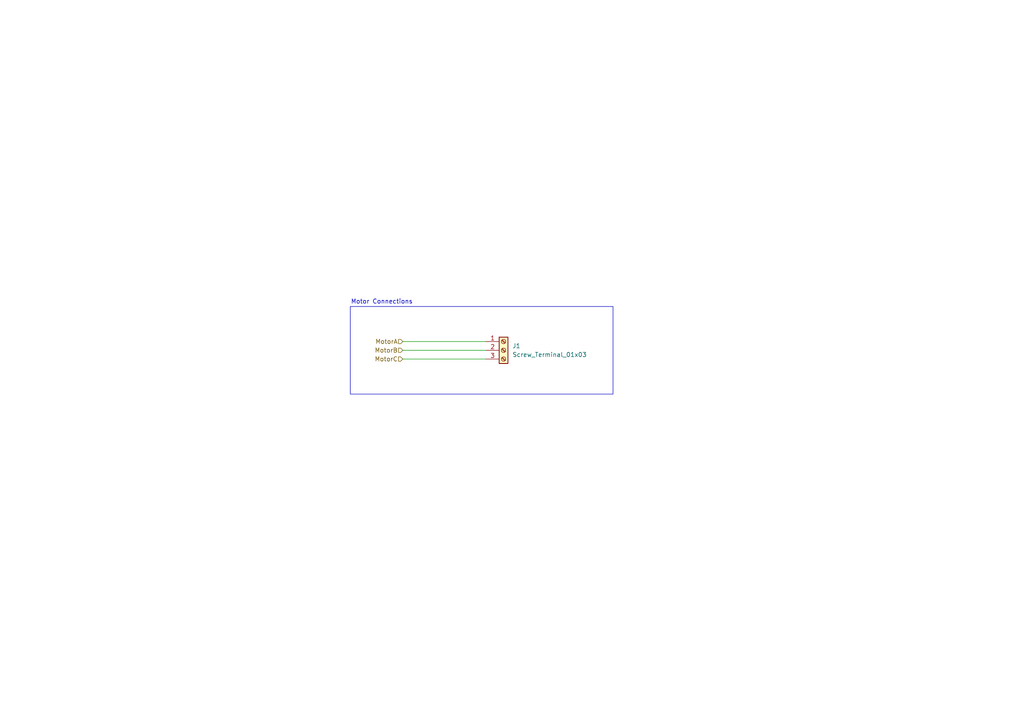
<source format=kicad_sch>
(kicad_sch
	(version 20250114)
	(generator "eeschema")
	(generator_version "9.0")
	(uuid "b7632d25-748b-4c27-ba66-6e47a70d0314")
	(paper "A4")
	(lib_symbols
		(symbol "HMS_SSymbols_Library:Screw_Terminal_01x03"
			(pin_names
				(offset 1.016)
				(hide yes)
			)
			(exclude_from_sim no)
			(in_bom yes)
			(on_board yes)
			(property "Reference" "J"
				(at 0 5.08 0)
				(effects
					(font
						(size 1.27 1.27)
					)
				)
			)
			(property "Value" "Screw_Terminal_01x03"
				(at 0 -5.08 0)
				(effects
					(font
						(size 1.27 1.27)
					)
				)
			)
			(property "Footprint" ""
				(at 0 0 0)
				(effects
					(font
						(size 1.27 1.27)
					)
					(hide yes)
				)
			)
			(property "Datasheet" "~"
				(at 0 0 0)
				(effects
					(font
						(size 1.27 1.27)
					)
					(hide yes)
				)
			)
			(property "Description" "Generic screw terminal, single row, 01x03, script generated (kicad-library-utils/schlib/autogen/connector/)"
				(at 0 0 0)
				(effects
					(font
						(size 1.27 1.27)
					)
					(hide yes)
				)
			)
			(property "ki_keywords" "screw terminal"
				(at 0 0 0)
				(effects
					(font
						(size 1.27 1.27)
					)
					(hide yes)
				)
			)
			(property "ki_fp_filters" "TerminalBlock*:*"
				(at 0 0 0)
				(effects
					(font
						(size 1.27 1.27)
					)
					(hide yes)
				)
			)
			(symbol "Screw_Terminal_01x03_1_1"
				(rectangle
					(start -1.27 3.81)
					(end 1.27 -3.81)
					(stroke
						(width 0.254)
						(type default)
					)
					(fill
						(type background)
					)
				)
				(polyline
					(pts
						(xy -0.5334 2.8702) (xy 0.3302 2.032)
					)
					(stroke
						(width 0.1524)
						(type default)
					)
					(fill
						(type none)
					)
				)
				(polyline
					(pts
						(xy -0.5334 0.3302) (xy 0.3302 -0.508)
					)
					(stroke
						(width 0.1524)
						(type default)
					)
					(fill
						(type none)
					)
				)
				(polyline
					(pts
						(xy -0.5334 -2.2098) (xy 0.3302 -3.048)
					)
					(stroke
						(width 0.1524)
						(type default)
					)
					(fill
						(type none)
					)
				)
				(polyline
					(pts
						(xy -0.3556 3.048) (xy 0.508 2.2098)
					)
					(stroke
						(width 0.1524)
						(type default)
					)
					(fill
						(type none)
					)
				)
				(polyline
					(pts
						(xy -0.3556 0.508) (xy 0.508 -0.3302)
					)
					(stroke
						(width 0.1524)
						(type default)
					)
					(fill
						(type none)
					)
				)
				(polyline
					(pts
						(xy -0.3556 -2.032) (xy 0.508 -2.8702)
					)
					(stroke
						(width 0.1524)
						(type default)
					)
					(fill
						(type none)
					)
				)
				(circle
					(center 0 2.54)
					(radius 0.635)
					(stroke
						(width 0.1524)
						(type default)
					)
					(fill
						(type none)
					)
				)
				(circle
					(center 0 0)
					(radius 0.635)
					(stroke
						(width 0.1524)
						(type default)
					)
					(fill
						(type none)
					)
				)
				(circle
					(center 0 -2.54)
					(radius 0.635)
					(stroke
						(width 0.1524)
						(type default)
					)
					(fill
						(type none)
					)
				)
				(pin passive line
					(at -5.08 2.54 0)
					(length 3.81)
					(name "Pin_1"
						(effects
							(font
								(size 1.27 1.27)
							)
						)
					)
					(number "1"
						(effects
							(font
								(size 1.27 1.27)
							)
						)
					)
				)
				(pin passive line
					(at -5.08 0 0)
					(length 3.81)
					(name "Pin_2"
						(effects
							(font
								(size 1.27 1.27)
							)
						)
					)
					(number "2"
						(effects
							(font
								(size 1.27 1.27)
							)
						)
					)
				)
				(pin passive line
					(at -5.08 -2.54 0)
					(length 3.81)
					(name "Pin_3"
						(effects
							(font
								(size 1.27 1.27)
							)
						)
					)
					(number "3"
						(effects
							(font
								(size 1.27 1.27)
							)
						)
					)
				)
			)
			(embedded_fonts no)
		)
	)
	(rectangle
		(start 101.6 88.9)
		(end 177.8 114.3)
		(stroke
			(width 0)
			(type default)
		)
		(fill
			(type none)
		)
		(uuid 2084f377-5882-461b-812d-3bbff4e46b69)
	)
	(text "Motor Connections"
		(exclude_from_sim no)
		(at 110.744 87.63 0)
		(effects
			(font
				(size 1.27 1.27)
			)
		)
		(uuid "a792fcbf-d022-4afa-bf6d-7b1483f6765d")
	)
	(wire
		(pts
			(xy 116.84 101.6) (xy 140.97 101.6)
		)
		(stroke
			(width 0)
			(type default)
		)
		(uuid "43aaca05-25df-4c1b-b8b1-5c28b6e5d24a")
	)
	(wire
		(pts
			(xy 116.84 99.06) (xy 140.97 99.06)
		)
		(stroke
			(width 0)
			(type default)
		)
		(uuid "91ae9cac-cacb-40d3-a703-62bbf2271556")
	)
	(wire
		(pts
			(xy 116.84 104.14) (xy 140.97 104.14)
		)
		(stroke
			(width 0)
			(type default)
		)
		(uuid "93e48e5f-042b-4b9d-bc5b-869775b5e516")
	)
	(hierarchical_label "MotorB"
		(shape input)
		(at 116.84 101.6 180)
		(effects
			(font
				(size 1.27 1.27)
			)
			(justify right)
		)
		(uuid "582c85f4-333d-4044-a185-8a463fd005ab")
	)
	(hierarchical_label "MotorA"
		(shape input)
		(at 116.84 99.06 180)
		(effects
			(font
				(size 1.27 1.27)
			)
			(justify right)
		)
		(uuid "cabec135-cc68-489b-af33-5de42d79a5cb")
	)
	(hierarchical_label "MotorC"
		(shape input)
		(at 116.84 104.14 180)
		(effects
			(font
				(size 1.27 1.27)
			)
			(justify right)
		)
		(uuid "d39f8ce1-cc51-44b9-9d02-377222b8b8f3")
	)
	(symbol
		(lib_id "HMS_SSymbols_Library:Screw_Terminal_01x03")
		(at 146.05 101.6 0)
		(unit 1)
		(exclude_from_sim no)
		(in_bom yes)
		(on_board yes)
		(dnp no)
		(fields_autoplaced yes)
		(uuid "ef91a6ac-d151-44ee-86c7-5c1b26497b48")
		(property "Reference" "J1"
			(at 148.59 100.3299 0)
			(effects
				(font
					(size 1.27 1.27)
				)
				(justify left)
			)
		)
		(property "Value" "Screw_Terminal_01x03"
			(at 148.59 102.8699 0)
			(effects
				(font
					(size 1.27 1.27)
				)
				(justify left)
			)
		)
		(property "Footprint" ""
			(at 146.05 101.6 0)
			(effects
				(font
					(size 1.27 1.27)
				)
				(hide yes)
			)
		)
		(property "Datasheet" "~"
			(at 146.05 101.6 0)
			(effects
				(font
					(size 1.27 1.27)
				)
				(hide yes)
			)
		)
		(property "Description" "Generic screw terminal, single row, 01x03, script generated (kicad-library-utils/schlib/autogen/connector/)"
			(at 146.05 101.6 0)
			(effects
				(font
					(size 1.27 1.27)
				)
				(hide yes)
			)
		)
		(pin "2"
			(uuid "157037fe-a576-4f62-adcc-994e022bee81")
		)
		(pin "1"
			(uuid "1c90e5a9-4bcf-4294-a101-5231a6022311")
		)
		(pin "3"
			(uuid "d475960e-76fd-43ca-9fc1-61fa6619597a")
		)
		(instances
			(project "HMS"
				(path "/f58d4a15-dad3-4b2d-a625-0883ffa8695e/d53b1db6-9bb6-4b21-8966-63268ff4b274"
					(reference "J1")
					(unit 1)
				)
			)
		)
	)
)

</source>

* * *

Job item:
Within the entries, count the lines containing the string "property" and state nothing but the result.

Your solution:
12